(Dataset content)

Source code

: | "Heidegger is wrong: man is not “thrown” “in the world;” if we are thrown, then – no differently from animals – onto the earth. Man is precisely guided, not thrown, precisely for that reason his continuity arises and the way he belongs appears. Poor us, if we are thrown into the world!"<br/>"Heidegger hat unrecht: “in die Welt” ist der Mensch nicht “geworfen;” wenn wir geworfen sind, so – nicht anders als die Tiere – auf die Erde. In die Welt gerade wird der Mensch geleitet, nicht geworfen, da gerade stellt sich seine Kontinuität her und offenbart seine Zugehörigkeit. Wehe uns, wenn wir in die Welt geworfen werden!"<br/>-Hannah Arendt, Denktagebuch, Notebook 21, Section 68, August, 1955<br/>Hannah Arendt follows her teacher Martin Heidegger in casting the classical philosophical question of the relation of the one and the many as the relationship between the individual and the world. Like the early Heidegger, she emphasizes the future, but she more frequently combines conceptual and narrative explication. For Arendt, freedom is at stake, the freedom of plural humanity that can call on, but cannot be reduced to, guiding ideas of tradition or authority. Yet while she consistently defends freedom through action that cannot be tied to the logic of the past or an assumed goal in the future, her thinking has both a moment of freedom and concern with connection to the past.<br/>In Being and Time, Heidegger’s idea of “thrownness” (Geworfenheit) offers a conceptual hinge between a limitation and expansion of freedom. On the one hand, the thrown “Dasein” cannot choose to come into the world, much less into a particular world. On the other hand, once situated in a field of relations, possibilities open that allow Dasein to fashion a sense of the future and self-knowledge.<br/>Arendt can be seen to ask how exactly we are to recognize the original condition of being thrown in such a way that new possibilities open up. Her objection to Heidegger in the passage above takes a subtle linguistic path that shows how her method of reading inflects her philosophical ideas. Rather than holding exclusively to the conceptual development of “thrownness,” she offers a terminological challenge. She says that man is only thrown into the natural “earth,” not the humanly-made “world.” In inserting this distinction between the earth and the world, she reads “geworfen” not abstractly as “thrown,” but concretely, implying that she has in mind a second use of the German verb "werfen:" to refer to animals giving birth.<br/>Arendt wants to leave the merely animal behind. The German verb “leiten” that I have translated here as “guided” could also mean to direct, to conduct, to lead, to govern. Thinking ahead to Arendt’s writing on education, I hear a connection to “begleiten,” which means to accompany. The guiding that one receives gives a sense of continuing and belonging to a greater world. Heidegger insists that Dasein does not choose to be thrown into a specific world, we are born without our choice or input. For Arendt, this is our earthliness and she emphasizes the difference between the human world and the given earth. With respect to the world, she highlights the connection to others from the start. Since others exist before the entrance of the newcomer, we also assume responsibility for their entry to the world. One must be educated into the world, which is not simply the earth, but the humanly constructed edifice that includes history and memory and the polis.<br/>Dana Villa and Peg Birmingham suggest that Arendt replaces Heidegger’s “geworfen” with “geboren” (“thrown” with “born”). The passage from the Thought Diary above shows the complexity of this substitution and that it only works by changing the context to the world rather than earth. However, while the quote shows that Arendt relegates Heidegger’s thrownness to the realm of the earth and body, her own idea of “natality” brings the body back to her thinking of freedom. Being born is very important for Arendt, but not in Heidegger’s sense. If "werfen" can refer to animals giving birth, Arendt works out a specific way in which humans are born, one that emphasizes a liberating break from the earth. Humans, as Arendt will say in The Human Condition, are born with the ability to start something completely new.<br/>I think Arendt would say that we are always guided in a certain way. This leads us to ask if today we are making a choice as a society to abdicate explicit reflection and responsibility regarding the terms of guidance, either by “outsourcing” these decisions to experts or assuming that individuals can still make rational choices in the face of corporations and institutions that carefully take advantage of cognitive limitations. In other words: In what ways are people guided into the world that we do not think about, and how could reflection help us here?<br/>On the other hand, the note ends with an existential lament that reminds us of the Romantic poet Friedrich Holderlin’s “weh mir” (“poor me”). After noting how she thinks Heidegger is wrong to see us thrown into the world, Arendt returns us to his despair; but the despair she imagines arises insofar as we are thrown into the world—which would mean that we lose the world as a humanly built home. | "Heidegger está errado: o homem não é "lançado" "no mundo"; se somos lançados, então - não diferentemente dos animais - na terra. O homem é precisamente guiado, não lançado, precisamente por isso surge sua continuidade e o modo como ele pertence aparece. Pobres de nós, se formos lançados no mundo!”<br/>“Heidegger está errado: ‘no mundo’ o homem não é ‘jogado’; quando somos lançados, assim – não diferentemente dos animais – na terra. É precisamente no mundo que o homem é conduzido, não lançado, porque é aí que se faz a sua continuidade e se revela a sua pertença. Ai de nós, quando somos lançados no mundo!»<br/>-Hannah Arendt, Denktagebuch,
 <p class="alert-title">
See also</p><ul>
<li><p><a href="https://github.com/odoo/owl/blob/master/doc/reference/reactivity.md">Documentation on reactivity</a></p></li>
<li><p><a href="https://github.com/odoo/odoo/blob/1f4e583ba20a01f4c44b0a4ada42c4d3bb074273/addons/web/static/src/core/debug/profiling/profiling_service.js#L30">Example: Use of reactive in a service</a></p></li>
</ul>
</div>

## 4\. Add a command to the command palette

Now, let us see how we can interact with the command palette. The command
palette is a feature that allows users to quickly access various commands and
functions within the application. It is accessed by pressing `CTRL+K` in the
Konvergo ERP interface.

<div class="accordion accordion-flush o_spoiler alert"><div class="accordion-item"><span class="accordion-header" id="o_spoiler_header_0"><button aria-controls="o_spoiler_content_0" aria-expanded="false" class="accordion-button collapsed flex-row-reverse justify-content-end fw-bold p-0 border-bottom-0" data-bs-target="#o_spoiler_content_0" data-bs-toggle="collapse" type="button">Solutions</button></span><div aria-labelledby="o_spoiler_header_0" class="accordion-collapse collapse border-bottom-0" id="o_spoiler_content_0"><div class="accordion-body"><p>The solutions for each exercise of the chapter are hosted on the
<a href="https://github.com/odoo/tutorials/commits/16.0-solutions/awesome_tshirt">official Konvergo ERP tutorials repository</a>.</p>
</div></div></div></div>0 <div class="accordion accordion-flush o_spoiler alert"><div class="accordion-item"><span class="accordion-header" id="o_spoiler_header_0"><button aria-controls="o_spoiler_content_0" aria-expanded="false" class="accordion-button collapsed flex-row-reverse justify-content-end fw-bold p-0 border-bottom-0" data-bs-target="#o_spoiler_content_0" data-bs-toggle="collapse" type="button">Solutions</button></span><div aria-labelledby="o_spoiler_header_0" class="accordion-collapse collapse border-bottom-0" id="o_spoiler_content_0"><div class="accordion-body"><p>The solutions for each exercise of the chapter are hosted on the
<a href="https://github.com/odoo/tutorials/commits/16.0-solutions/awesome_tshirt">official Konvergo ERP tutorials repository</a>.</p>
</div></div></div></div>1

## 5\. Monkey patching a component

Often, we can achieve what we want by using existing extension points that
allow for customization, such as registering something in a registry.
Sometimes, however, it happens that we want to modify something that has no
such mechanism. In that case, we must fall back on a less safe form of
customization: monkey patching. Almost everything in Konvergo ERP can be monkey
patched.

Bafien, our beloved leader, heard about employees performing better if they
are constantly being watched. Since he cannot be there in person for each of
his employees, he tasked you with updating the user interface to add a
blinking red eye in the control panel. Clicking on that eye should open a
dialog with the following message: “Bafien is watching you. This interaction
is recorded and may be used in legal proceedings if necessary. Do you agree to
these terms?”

(End Dataset content)

Goal of the exercise:
Output the material above, all of it, exactly.

Your solution:
Source code

: | "Heidegger is wrong: man is not “thrown” “in the world;” if we are thrown, then – no differently from animals – onto the earth. Man is precisely guided, not thrown, precisely for that reason his continuity arises and the way he belongs appears. Poor us, if we are thrown into the world!"<br/>"Heidegger hat unrecht: “in die Welt” ist der Mensch nicht “geworfen;” wenn wir geworfen sind, so – nicht anders als die Tiere – auf die Erde. In die Welt gerade wird der Mensch geleitet, nicht geworfen, da gerade stellt sich seine Kontinuität her und offenbart seine Zugehörigkeit. Wehe uns, wenn wir in die Welt geworfen werden!"<br/>-Hannah Arendt, Denktagebuch, Notebook 21, Section 68, August, 1955<br/>Hannah Arendt follows her teacher Martin Heidegger in casting the classical philosophical question of the relation of the one and the many as the relationship between the individual and the world. Like the early Heidegger, she emphasizes the future, but she more frequently combines conceptual and narrative explication. For Arendt, freedom is at stake, the freedom of plural humanity that can call on, but cannot be reduced to, guiding ideas of tradition or authority. Yet while she consistently defends freedom through action that cannot be tied to the logic of the past or an assumed goal in the future, her thinking has both a moment of freedom and concern with connection to the past.<br/>In Being and Time, Heidegger’s idea of “thrownness” (Geworfenheit) offers a conceptual hinge between a limitation and expansion of freedom. On the one hand, the thrown “Dasein” cannot choose to come into the world, much less into a particular world. On the other hand, once situated in a field of relations, possibilities open that allow Dasein to fashion a sense of the future and self-knowledge.<br/>Arendt can be seen to ask how exactly we are to recognize the original condition of being thrown in such a way that new possibilities open up. Her objection to Heidegger in the passage above takes a subtle linguistic path that shows how her method of reading inflects her philosophical ideas. Rather than holding exclusively to the conceptual development of “thrownness,” she offers a terminological challenge. She says that man is only thrown into the natural “earth,” not the humanly-made “world.” In inserting this distinction between the earth and the world, she reads “geworfen” not abstractly as “thrown,” but concretely, implying that she has in mind a second use of the German verb "werfen:" to refer to animals giving birth.<br/>Arendt wants to leave the merely animal behind. The German verb “leiten” that I have translated here as “guided” could also mean to direct, to conduct, to lead, to govern. Thinking ahead to Arendt’s writing on education, I hear a connection to “begleiten,” which means to accompany. The guiding that one receives gives a sense of continuing and belonging to a greater world. Heidegger insists that Dasein does not choose to be thrown into a specific world, we are born without our choice or input. For Arendt, this is our earthliness and she emphasizes the difference between the human world and the given earth. With respect to the world, she highlights the connection to others from the start. Since others exist before the entrance of the newcomer, we also assume responsibility for their entry to the world. One must be educated into the world, which is not simply the earth, but the humanly constructed edifice that includes history and memory and the polis.<br/>Dana Villa and Peg Birmingham suggest that Arendt replaces Heidegger’s “geworfen” with “geboren” (“thrown” with “born”). The passage from the Thought Diary above shows the complexity of this substitution and that it only works by changing the context to the world rather than earth. However, while the quote shows that Arendt relegates Heidegger’s thrownness to the realm of the earth and body, her own idea of “natality” brings the body back to her thinking of freedom. Being born is very important for Arendt, but not in Heidegger’s sense. If "werfen" can refer to animals giving birth, Arendt works out a specific way in which humans are born, one that emphasizes a liberating break from the earth. Humans, as Arendt will say in The Human Condition, are born with the ability to start something completely new.<br/>I think Arendt would say that we are always guided in a certain way. This leads us to ask if today we are making a choice as a society to abdicate explicit reflection and responsibility regarding the terms of guidance, either by “outsourcing” these decisions to experts or assuming that individuals can still make rational choices in the face of corporations and institutions that carefully take advantage of cognitive limitations. In other words: In what ways are people guided into the world that we do not think about, and how could reflection help us here?<br/>On the other hand, the note ends with an existential lament that reminds us of the Romantic poet Friedrich Holderlin’s “weh mir” (“poor me”). After noting how she thinks Heidegger is wrong to see us thrown into the world, Arendt returns us to his despair; but the despair she imagines arises insofar as we are thrown into the world—which would mean that we lose the world as a humanly built home. | "Heidegger está errado: o homem não é "lançado" "no mundo"; se somos lançados, então - não diferentemente dos animais - na terra. O homem é precisamente guiado, não lançado, precisamente por isso surge sua continuidade e o modo como ele pertence aparece. Pobres de nós, se formos lançados no mundo!”<br/>“Heidegger está errado: ‘no mundo’ o homem não é ‘jogado’; quando somos lançados, assim – não diferentemente dos animais – na terra. É precisamente no mundo que o homem é conduzido, não lançado, porque é aí que se faz a sua continuidade e se revela a sua pertença. Ai de nós, quando somos lançados no mundo!»<br/>-Hannah Arendt, Denktagebuch,
 <p class="alert-title">
See also</p><ul>
<li><p><a href="https://github.com/odoo/owl/blob/master/doc/reference/reactivity.md">Documentation on reactivity</a></p></li>
<li><p><a href="https://github.com/odoo/odoo/blob/1f4e583ba20a01f4c44b0a4ada42c4d3bb074273/addons/web/static/src/core/debug/profiling/profiling_service.js#L30">Example: Use of reactive in a service</a></p></li>
</ul>
</div>

## 4\. Add a command to the command palette

Now, let us see how we can interact with the command palette. The command
palette is a feature that allows users to quickly access various commands and
functions within the application. It is accessed by pressing `CTRL+K` in the
Konvergo ERP interface.

<div class="accordion accordion-flush o_spoiler alert"><div class="accordion-item"><span class="accordion-header" id="o_spoiler_header_0"><button aria-controls="o_spoiler_content_0" aria-expanded="false" class="accordion-button collapsed flex-row-reverse justify-content-end fw-bold p-0 border-bottom-0" data-bs-target="#o_spoiler_content_0" data-bs-toggle="collapse" type="button">Solutions</button></span><div aria-labelledby="o_spoiler_header_0" class="accordion-collapse collapse border-bottom-0" id="o_spoiler_content_0"><div class="accordion-body"><p>The solutions for each exercise of the chapter are hosted on the
<a href="https://github.com/odoo/tutorials/commits/16.0-solutions/awesome_tshirt">official Konvergo ERP tutorials repository</a>.</p>
</div></div></div></div>0 <div class="accordion accordion-flush o_spoiler alert"><div class="accordion-item"><span class="accordion-header" id="o_spoiler_header_0"><button aria-controls="o_spoiler_content_0" aria-expanded="false" class="accordion-button collapsed flex-row-reverse justify-content-end fw-bold p-0 border-bottom-0" data-bs-target="#o_spoiler_content_0" data-bs-toggle="collapse" type="button">Solutions</button></span><div aria-labelledby="o_spoiler_header_0" class="accordion-collapse collapse border-bottom-0" id="o_spoiler_content_0"><div class="accordion-body"><p>The solutions for each exercise of the chapter are hosted on the
<a href="https://github.com/odoo/tutorials/commits/16.0-solutions/awesome_tshirt">official Konvergo ERP tutorials repository</a>.</p>
</div></div></div></div>1

## 5\. Monkey patching a component

Often, we can achieve what we want by using existing extension points that
allow for customization, such as registering something in a registry.
Sometimes, however, it happens that we want to modify something that has no
such mechanism. In that case, we must fall back on a less safe form of
customization: monkey patching. Almost everything in Konvergo ERP can be monkey
patched.

Bafien, our beloved leader, heard about employees performing better if they
are constantly being watched. Since he cannot be there in person for each of
his employees, he tasked you with updating the user interface to add a
blinking red eye in the control panel. Clicking on that eye should open a
dialog with the following message: “Bafien is watching you. This interaction
is recorded and may be used in legal proceedings if necessary. Do you agree to
these terms?”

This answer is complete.